• _WHAT YOU ARE ASKED TO DO_: Name each distinct username that heads a post in the leopard gecko forum thread below.

• _TEXT PASSAGE_:
***

# Leopard Gecko Clicking Noise



## Reptile-Joel (Jun 28, 2010)

I noticed when I remove my leopard gecko out of his viv and place him on my hand that he makes a strange little clicking noise in his throat. He does it usually when I stroke him. It's not the same noise he makes when I upturn him or make him unhappy but a slow clicking noise every so often, a bit like he has hickups I suppose. He seems perfectly healthy and I'm pretty sure he's always done it. Anyone know what it is?


----------



## Salamanda (May 28, 2008)

sounds like it could be a respiritory problem.


----------



## Reptile-Joel (Jun 28, 2010)

Salamanda said:


> sounds like it could be a respiritory problem.


It's not constant


----------



## madmully (Mar 27, 2010)

***

• _SOURCE MATERIAL_:
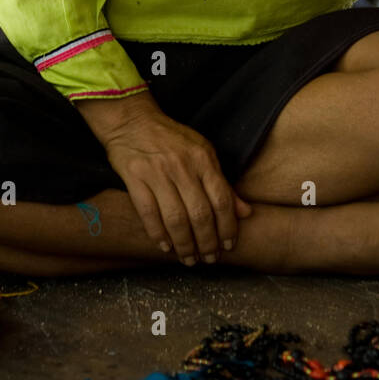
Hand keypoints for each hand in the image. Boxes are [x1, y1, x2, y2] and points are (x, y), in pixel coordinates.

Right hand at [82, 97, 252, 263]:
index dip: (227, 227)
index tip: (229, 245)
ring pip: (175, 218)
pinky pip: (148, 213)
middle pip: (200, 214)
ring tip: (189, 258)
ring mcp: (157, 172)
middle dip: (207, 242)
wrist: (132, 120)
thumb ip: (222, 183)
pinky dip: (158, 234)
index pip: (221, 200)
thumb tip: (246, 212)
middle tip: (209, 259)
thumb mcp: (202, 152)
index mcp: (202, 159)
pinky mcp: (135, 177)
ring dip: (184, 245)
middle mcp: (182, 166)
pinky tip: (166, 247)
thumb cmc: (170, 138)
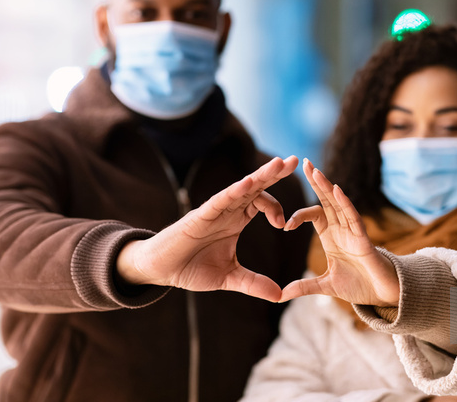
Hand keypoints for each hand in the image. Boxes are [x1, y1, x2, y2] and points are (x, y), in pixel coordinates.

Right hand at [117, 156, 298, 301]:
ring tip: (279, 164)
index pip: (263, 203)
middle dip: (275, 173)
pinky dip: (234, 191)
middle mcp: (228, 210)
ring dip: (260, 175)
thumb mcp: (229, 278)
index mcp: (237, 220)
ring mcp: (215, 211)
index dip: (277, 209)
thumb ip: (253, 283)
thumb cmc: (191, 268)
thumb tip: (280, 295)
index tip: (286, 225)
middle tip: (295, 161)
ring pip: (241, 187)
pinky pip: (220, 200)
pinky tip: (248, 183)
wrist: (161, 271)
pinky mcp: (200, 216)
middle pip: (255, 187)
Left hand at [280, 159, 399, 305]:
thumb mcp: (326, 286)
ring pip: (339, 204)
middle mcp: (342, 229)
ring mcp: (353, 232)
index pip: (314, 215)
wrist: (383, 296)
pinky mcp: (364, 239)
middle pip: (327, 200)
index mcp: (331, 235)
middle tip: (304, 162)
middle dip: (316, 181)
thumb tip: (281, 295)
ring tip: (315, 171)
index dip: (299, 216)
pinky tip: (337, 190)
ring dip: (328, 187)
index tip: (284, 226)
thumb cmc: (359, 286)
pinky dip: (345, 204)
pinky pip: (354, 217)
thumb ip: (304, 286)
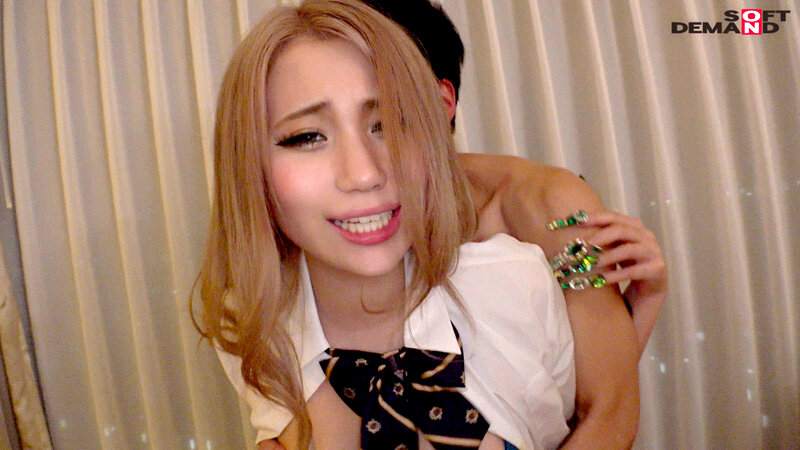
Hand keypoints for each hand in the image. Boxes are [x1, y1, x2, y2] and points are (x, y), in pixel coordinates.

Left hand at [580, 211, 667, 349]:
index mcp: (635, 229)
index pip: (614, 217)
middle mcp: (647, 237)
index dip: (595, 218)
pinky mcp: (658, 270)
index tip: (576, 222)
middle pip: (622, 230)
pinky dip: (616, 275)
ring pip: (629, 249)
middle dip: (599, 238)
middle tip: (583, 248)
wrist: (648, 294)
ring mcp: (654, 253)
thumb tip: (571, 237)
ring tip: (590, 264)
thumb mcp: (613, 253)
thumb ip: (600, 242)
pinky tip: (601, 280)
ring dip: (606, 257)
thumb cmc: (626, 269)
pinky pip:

***

• _EXERCISE SOLUTION_: Reptile-Joel, Salamanda, madmully